ABOUT THIS TASK: Which lines of the material below contain the word "todas"? Copy each of those lines.

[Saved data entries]
━━━━━━━━
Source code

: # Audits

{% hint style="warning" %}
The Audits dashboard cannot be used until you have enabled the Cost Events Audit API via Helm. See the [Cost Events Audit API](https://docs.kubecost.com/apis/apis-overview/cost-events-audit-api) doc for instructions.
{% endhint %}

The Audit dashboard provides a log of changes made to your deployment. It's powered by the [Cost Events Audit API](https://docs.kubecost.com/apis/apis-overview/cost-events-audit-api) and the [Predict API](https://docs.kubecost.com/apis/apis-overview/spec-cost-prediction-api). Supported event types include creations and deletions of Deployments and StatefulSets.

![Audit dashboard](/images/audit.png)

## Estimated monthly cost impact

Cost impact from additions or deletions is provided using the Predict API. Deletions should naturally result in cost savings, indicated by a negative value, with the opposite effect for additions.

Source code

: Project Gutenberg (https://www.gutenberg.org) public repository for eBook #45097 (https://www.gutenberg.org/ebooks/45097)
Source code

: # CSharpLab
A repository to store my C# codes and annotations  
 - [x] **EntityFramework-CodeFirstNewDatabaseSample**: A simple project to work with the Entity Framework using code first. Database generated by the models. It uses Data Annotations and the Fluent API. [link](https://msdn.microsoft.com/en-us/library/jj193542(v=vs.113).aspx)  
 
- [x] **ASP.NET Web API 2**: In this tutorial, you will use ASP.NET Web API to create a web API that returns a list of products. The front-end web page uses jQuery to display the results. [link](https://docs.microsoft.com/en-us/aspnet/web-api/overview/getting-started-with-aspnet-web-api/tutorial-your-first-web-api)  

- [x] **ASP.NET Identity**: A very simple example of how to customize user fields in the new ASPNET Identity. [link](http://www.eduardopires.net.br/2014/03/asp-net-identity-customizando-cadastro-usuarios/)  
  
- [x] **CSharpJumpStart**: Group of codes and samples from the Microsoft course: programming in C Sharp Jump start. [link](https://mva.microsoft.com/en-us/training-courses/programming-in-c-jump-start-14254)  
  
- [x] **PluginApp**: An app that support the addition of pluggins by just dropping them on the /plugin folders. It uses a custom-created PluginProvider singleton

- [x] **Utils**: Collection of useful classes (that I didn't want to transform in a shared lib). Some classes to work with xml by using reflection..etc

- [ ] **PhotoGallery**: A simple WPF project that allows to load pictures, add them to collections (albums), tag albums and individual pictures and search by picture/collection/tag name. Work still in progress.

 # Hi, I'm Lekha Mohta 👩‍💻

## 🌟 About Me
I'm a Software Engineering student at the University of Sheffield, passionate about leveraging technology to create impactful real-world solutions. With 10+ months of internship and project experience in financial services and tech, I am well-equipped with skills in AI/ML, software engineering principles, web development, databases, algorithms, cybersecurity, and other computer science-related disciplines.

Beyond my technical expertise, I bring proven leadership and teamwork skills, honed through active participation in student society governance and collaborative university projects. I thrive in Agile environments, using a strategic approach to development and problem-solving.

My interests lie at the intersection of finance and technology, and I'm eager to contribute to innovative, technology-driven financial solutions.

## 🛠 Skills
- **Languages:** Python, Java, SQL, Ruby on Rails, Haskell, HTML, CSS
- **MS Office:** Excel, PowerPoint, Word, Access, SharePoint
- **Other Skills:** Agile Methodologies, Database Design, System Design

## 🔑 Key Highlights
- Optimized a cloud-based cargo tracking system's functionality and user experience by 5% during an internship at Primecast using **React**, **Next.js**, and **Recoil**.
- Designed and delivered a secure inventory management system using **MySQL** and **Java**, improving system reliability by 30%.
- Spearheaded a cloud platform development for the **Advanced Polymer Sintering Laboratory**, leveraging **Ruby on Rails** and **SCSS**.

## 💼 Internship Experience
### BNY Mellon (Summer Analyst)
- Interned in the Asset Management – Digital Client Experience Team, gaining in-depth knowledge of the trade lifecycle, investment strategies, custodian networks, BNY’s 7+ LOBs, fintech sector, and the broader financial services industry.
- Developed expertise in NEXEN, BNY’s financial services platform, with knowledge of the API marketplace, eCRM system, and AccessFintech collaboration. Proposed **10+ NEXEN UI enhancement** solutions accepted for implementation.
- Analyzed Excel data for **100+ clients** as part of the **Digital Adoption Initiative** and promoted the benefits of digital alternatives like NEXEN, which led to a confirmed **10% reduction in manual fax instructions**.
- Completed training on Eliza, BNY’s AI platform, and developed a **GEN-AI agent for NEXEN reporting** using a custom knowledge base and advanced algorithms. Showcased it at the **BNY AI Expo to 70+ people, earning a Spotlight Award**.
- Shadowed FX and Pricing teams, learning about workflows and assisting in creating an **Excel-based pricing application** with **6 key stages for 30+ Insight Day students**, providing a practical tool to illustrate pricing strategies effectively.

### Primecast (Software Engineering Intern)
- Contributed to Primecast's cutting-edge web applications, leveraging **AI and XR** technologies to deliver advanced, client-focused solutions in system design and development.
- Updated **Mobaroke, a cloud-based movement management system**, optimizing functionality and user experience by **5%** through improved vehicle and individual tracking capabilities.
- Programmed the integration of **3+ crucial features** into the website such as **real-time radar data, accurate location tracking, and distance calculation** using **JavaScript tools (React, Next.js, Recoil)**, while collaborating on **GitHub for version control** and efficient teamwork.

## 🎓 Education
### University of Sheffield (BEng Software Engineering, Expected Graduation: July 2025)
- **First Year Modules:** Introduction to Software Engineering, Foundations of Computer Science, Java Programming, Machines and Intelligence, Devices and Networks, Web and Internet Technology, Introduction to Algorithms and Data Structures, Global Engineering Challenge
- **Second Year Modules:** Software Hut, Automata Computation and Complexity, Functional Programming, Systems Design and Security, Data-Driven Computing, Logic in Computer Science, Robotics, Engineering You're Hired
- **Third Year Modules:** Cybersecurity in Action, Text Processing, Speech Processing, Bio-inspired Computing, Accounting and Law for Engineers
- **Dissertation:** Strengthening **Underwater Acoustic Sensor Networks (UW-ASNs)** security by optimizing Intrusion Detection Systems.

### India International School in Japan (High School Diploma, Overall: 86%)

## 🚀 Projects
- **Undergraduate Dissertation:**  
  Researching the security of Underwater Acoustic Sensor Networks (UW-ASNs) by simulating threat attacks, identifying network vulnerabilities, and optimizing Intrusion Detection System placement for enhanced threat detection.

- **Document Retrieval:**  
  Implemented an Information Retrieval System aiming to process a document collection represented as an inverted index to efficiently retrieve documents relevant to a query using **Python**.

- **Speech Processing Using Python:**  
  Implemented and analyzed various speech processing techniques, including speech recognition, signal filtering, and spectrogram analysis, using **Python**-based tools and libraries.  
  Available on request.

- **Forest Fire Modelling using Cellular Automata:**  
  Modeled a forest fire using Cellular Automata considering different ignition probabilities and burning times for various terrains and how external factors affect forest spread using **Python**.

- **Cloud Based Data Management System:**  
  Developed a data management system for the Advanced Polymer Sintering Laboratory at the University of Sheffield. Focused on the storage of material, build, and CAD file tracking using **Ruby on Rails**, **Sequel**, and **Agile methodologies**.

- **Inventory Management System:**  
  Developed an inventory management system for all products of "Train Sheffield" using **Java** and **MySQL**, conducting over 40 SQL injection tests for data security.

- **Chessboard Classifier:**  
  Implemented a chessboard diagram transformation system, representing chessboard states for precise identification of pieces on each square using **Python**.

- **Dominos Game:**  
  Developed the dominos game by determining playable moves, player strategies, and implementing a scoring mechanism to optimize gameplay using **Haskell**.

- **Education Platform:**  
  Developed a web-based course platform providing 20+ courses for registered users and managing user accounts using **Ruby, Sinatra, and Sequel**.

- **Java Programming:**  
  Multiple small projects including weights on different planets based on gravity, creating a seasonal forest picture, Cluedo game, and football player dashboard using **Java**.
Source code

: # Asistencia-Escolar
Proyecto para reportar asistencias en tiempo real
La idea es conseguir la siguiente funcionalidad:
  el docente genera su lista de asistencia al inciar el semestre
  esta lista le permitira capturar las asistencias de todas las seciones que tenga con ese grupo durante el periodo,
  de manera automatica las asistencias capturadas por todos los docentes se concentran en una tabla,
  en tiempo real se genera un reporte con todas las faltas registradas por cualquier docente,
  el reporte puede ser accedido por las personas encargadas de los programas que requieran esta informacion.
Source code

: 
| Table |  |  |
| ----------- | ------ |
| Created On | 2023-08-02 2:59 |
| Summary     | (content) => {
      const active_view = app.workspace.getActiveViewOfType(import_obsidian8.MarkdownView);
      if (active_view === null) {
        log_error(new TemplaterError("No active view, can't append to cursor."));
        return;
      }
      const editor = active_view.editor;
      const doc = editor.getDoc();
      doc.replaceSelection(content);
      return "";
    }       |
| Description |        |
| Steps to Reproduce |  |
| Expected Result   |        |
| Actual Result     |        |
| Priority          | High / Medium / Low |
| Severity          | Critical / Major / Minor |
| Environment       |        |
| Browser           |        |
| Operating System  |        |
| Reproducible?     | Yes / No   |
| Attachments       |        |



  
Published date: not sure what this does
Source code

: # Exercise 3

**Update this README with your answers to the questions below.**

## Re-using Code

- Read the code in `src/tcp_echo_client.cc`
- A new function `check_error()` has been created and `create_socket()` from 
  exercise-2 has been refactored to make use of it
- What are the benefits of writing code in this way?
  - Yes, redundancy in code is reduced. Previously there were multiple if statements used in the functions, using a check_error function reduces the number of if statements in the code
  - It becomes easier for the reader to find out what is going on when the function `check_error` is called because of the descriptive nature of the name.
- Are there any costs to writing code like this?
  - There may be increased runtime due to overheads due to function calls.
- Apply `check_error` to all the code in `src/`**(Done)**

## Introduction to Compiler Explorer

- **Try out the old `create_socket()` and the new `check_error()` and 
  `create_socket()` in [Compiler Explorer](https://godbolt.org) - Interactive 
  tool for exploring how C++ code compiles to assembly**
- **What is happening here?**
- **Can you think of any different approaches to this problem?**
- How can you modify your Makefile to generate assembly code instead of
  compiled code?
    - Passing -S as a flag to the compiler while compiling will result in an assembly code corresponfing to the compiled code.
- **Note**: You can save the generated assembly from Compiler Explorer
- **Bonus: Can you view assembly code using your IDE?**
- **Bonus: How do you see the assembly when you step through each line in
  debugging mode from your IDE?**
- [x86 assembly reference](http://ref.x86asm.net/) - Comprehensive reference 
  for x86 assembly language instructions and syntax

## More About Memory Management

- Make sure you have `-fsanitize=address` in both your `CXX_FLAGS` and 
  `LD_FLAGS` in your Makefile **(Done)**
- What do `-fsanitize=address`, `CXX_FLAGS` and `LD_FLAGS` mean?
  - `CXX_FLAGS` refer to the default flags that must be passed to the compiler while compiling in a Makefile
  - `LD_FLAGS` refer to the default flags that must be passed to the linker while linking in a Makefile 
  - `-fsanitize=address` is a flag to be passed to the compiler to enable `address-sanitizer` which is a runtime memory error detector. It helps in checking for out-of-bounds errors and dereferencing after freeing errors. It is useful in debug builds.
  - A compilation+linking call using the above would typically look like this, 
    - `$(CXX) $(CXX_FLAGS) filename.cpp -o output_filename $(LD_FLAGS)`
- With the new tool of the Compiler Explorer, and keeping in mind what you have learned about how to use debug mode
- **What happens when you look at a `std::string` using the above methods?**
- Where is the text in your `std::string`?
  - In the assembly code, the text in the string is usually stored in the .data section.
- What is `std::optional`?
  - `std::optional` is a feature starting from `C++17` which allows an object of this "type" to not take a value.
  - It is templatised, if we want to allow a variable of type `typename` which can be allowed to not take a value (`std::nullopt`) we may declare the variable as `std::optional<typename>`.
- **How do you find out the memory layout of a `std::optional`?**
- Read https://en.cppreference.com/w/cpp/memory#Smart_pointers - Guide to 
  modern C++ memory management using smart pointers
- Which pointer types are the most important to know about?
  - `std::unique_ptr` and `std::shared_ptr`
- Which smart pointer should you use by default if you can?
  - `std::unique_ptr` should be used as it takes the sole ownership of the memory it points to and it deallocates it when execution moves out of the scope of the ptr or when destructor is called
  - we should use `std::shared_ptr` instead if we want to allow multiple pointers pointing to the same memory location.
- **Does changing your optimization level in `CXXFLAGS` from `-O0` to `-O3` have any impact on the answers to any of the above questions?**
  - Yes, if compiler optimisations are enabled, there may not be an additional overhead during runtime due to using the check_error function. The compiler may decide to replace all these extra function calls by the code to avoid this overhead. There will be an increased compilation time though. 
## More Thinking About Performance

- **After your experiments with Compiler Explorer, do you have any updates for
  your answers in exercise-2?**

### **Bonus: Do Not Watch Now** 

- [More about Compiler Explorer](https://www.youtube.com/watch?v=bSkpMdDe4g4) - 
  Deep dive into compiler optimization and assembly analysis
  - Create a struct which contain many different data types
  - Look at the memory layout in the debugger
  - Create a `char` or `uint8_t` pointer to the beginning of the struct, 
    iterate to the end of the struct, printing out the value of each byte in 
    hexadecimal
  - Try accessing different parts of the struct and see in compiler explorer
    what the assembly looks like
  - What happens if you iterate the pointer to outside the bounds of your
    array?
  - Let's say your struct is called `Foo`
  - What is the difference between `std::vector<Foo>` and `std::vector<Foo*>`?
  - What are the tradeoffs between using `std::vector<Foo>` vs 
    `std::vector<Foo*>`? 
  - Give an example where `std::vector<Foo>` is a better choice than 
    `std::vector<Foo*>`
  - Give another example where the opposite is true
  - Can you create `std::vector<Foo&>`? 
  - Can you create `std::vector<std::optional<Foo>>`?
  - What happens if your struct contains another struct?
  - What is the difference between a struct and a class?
━━━━━━━━
SOLUTION TO THE EXERCISE:
  esta lista le permitira capturar las asistencias de todas las seciones que tenga con ese grupo durante el periodo,
  en tiempo real se genera un reporte con todas las faltas registradas por cualquier docente,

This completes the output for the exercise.